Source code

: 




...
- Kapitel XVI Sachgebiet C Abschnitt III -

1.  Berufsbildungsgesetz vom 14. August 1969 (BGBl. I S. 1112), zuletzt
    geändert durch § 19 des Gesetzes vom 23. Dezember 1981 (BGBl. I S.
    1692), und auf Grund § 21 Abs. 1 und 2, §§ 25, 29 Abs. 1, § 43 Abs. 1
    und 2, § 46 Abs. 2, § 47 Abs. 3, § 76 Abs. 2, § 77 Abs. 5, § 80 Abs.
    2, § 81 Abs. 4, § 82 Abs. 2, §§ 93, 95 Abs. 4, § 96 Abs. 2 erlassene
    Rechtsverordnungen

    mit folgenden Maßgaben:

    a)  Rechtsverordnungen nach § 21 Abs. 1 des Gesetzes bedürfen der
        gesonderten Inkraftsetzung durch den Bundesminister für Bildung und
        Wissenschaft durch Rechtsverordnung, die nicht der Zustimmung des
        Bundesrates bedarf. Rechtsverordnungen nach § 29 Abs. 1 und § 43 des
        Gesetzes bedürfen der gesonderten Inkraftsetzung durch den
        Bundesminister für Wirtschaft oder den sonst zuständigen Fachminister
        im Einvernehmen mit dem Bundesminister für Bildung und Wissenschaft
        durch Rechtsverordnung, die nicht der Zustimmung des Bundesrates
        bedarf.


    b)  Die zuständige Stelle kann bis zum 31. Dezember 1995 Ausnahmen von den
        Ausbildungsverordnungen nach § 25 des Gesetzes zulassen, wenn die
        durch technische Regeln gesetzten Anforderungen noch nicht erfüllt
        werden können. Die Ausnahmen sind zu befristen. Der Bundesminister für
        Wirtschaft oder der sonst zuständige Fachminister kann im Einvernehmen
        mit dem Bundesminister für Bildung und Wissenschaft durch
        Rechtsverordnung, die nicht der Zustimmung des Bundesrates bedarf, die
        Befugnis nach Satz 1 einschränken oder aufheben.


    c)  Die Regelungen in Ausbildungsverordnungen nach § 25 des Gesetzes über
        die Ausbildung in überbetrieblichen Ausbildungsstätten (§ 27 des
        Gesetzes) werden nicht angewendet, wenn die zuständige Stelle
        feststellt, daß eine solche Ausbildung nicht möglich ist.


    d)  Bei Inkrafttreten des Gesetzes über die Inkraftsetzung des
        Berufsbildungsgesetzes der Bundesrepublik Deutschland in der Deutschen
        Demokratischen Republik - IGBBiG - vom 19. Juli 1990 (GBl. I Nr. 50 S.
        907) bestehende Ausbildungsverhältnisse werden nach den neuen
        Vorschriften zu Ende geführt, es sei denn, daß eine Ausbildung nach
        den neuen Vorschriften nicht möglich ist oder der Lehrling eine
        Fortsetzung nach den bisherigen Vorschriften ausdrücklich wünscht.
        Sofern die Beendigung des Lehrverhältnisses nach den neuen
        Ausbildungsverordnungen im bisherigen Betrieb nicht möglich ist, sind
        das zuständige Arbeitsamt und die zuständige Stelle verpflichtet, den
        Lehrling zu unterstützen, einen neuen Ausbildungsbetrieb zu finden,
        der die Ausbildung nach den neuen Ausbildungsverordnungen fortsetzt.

● AIM OF THE EXERCISE: Could you edit all the entries so that each "Lehrling" becomes "Auszubildende", with everything else left unchanged?

● EXERCISE OUTPUT:
Source code

: 




...
- Kapitel XVI Sachgebiet C Abschnitt III -

1.  Berufsbildungsgesetz vom 14. August 1969 (BGBl. I S. 1112), zuletzt
    geändert durch § 19 des Gesetzes vom 23. Dezember 1981 (BGBl. I S.
    1692), und auf Grund § 21 Abs. 1 und 2, §§ 25, 29 Abs. 1, § 43 Abs. 1
    und 2, § 46 Abs. 2, § 47 Abs. 3, § 76 Abs. 2, § 77 Abs. 5, § 80 Abs.
    2, § 81 Abs. 4, § 82 Abs. 2, §§ 93, 95 Abs. 4, § 96 Abs. 2 erlassene
    Rechtsverordnungen

    mit folgenden Maßgaben:

    a)  Rechtsverordnungen nach § 21 Abs. 1 des Gesetzes bedürfen der
        gesonderten Inkraftsetzung durch den Bundesminister für Bildung und
        Wissenschaft durch Rechtsverordnung, die nicht der Zustimmung des
        Bundesrates bedarf. Rechtsverordnungen nach § 29 Abs. 1 und § 43 des
        Gesetzes bedürfen der gesonderten Inkraftsetzung durch den
        Bundesminister für Wirtschaft oder den sonst zuständigen Fachminister
        im Einvernehmen mit dem Bundesminister für Bildung und Wissenschaft
        durch Rechtsverordnung, die nicht der Zustimmung des Bundesrates
        bedarf.


    b)  Die zuständige Stelle kann bis zum 31. Dezember 1995 Ausnahmen von den
        Ausbildungsverordnungen nach § 25 des Gesetzes zulassen, wenn die
        durch technische Regeln gesetzten Anforderungen noch nicht erfüllt
        werden können. Die Ausnahmen sind zu befristen. Der Bundesminister für
        Wirtschaft oder der sonst zuständige Fachminister kann im Einvernehmen
        mit dem Bundesminister für Bildung und Wissenschaft durch
        Rechtsverordnung, die nicht der Zustimmung des Bundesrates bedarf, die
        Befugnis nach Satz 1 einschränken oder aufheben.


    c)  Die Regelungen in Ausbildungsverordnungen nach § 25 des Gesetzes über
        die Ausbildung in überbetrieblichen Ausbildungsstätten (§ 27 des
        Gesetzes) werden nicht angewendet, wenn die zuständige Stelle
        feststellt, daß eine solche Ausbildung nicht möglich ist.


    d)  Bei Inkrafttreten des Gesetzes über die Inkraftsetzung des
        Berufsbildungsgesetzes der Bundesrepublik Deutschland in der Deutschen
        Demokratischen Republik - IGBBiG - vom 19. Juli 1990 (GBl. I Nr. 50 S.
        907) bestehende Ausbildungsverhältnisse werden nach den neuen
        Vorschriften zu Ende geführt, es sei denn, daß eine Ausbildung nach
        den neuen Vorschriften nicht möglich ist oder der Auszubildende eine
        Fortsetzung nach den bisherigen Vorschriften ausdrücklich wünscht.
        Sofern die Beendigung des Lehrverhältnisses nach den neuen
        Ausbildungsverordnungen im bisherigen Betrieb nicht möglich ist, sind
        das zuständige Arbeitsamt und die zuständige Stelle verpflichtet, den
        Auszubildende zu unterstützen, einen neuen Ausbildungsbetrieb zu finden,
        der die Ausbildung nach den neuen Ausbildungsverordnungen fortsetzt.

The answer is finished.